What you need to do » Edit the records from the line containing "Reading right to" through the end of the records, replacing "peak" with "highest point" and keeping everything else the same. Leave the pictures out of your copy.

Data provided »
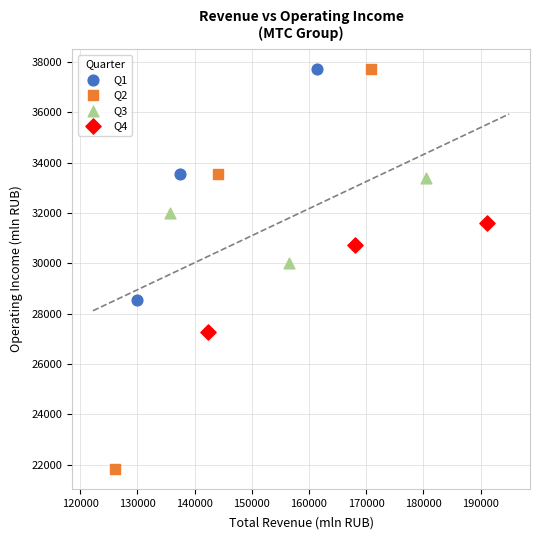

Which series reaches the minimum Y coordinate?

Q2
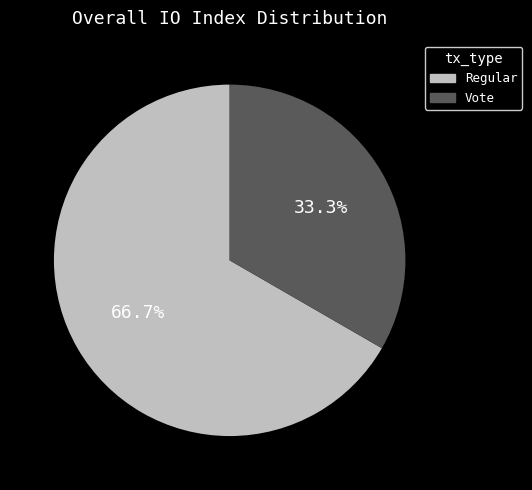

The Regular slice represents 67% of the pie. True or false?

True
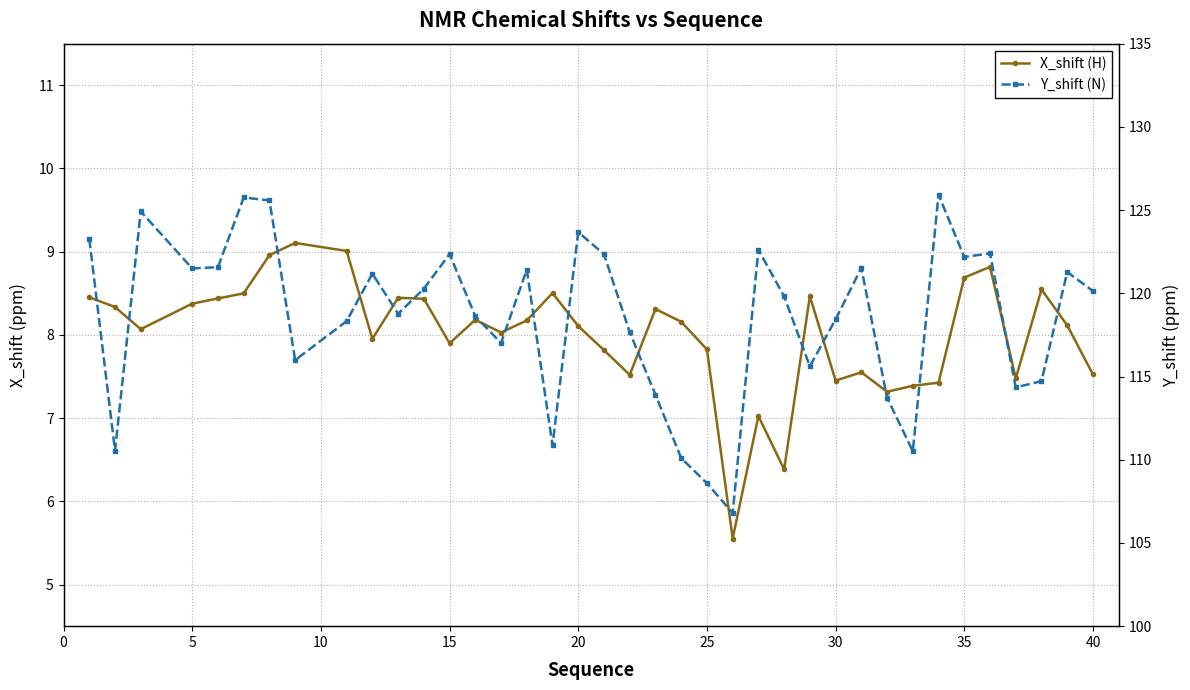

What is the maximum value shown in the chart?

125.9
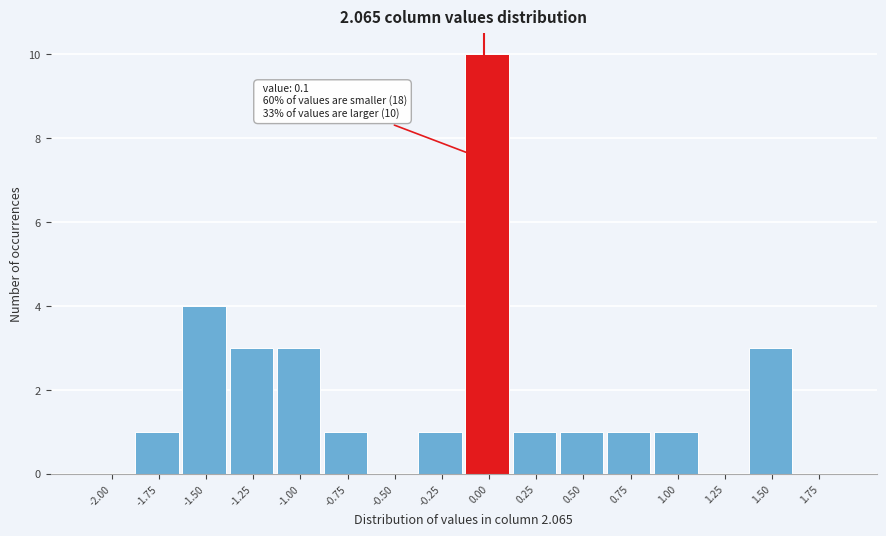

Reading left to right, extract all data points from this chart.

-2.00=0	-1.75=1	-1.50=4	-1.25=3	-1.00=3	-0.75=1	-0.50=0	-0.25=1	0.00=10	0.25=1	0.50=1	0.75=1	1.00=1	1.25=0	1.50=3	1.75=0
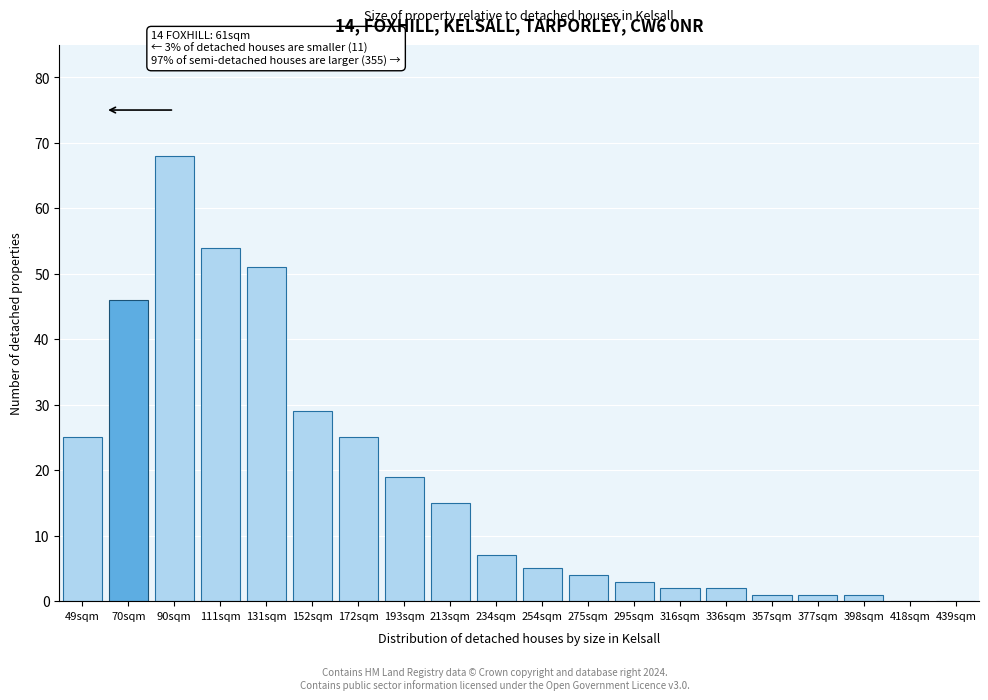

Reading right to left, what are all the values shown in this chart?

439sqm=0	418sqm=0	398sqm=1	377sqm=1	357sqm=1	336sqm=2	316sqm=2	295sqm=3	275sqm=4	254sqm=5	234sqm=7	213sqm=15	193sqm=19	172sqm=25	152sqm=29	131sqm=51	111sqm=54	90sqm=68	70sqm=46	49sqm=25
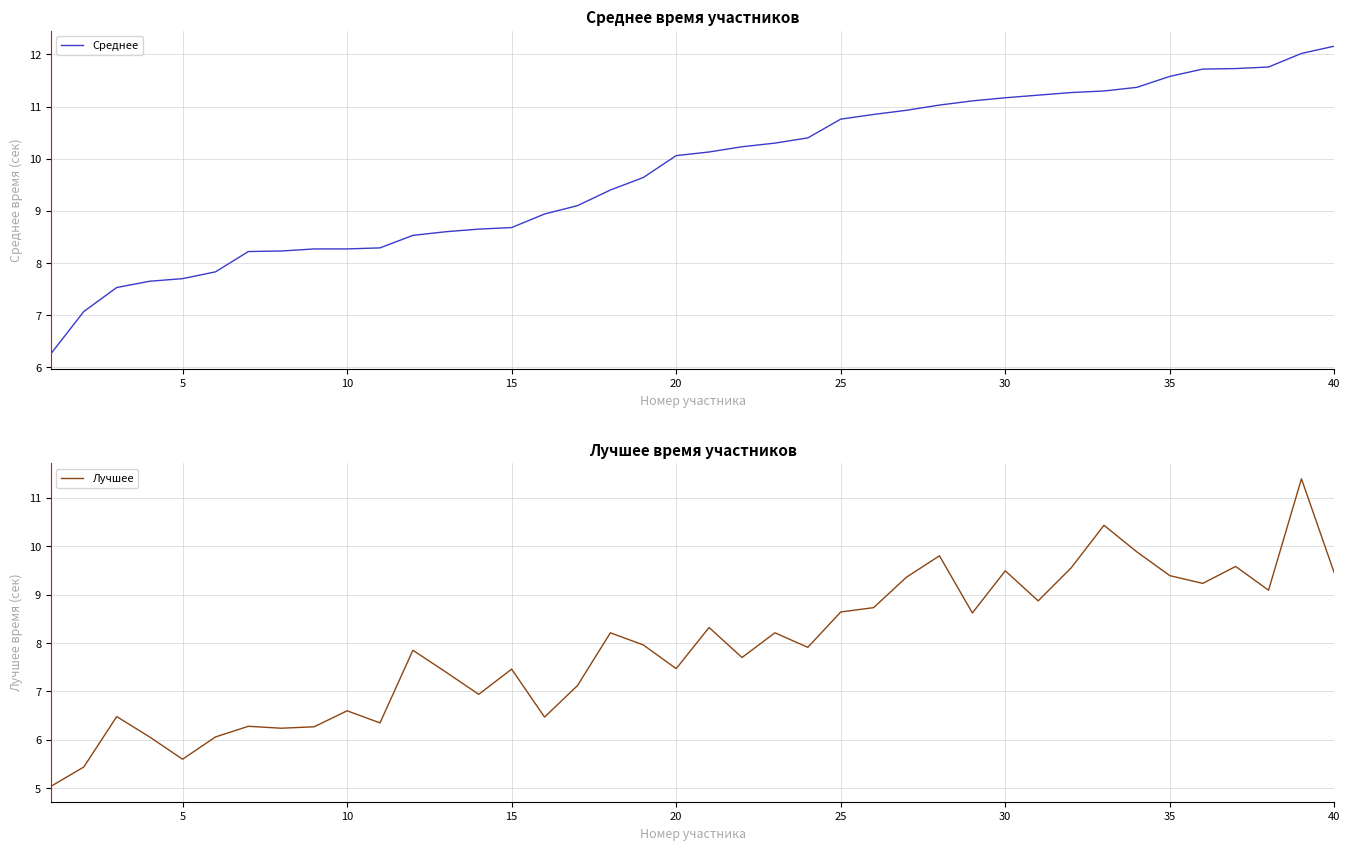

At which label does Среднее reach its peak?

40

Answer to the exercise »
Reading right to left, what are all the values shown in this chart?

439sqm=0	418sqm=0	398sqm=1	377sqm=1	357sqm=1	336sqm=2	316sqm=2	295sqm=3	275sqm=4	254sqm=5	234sqm=7	213sqm=15	193sqm=19	172sqm=25	152sqm=29	131sqm=51	111sqm=54	90sqm=68	70sqm=46	49sqm=25

At which label does Среднее reach its highest point?

40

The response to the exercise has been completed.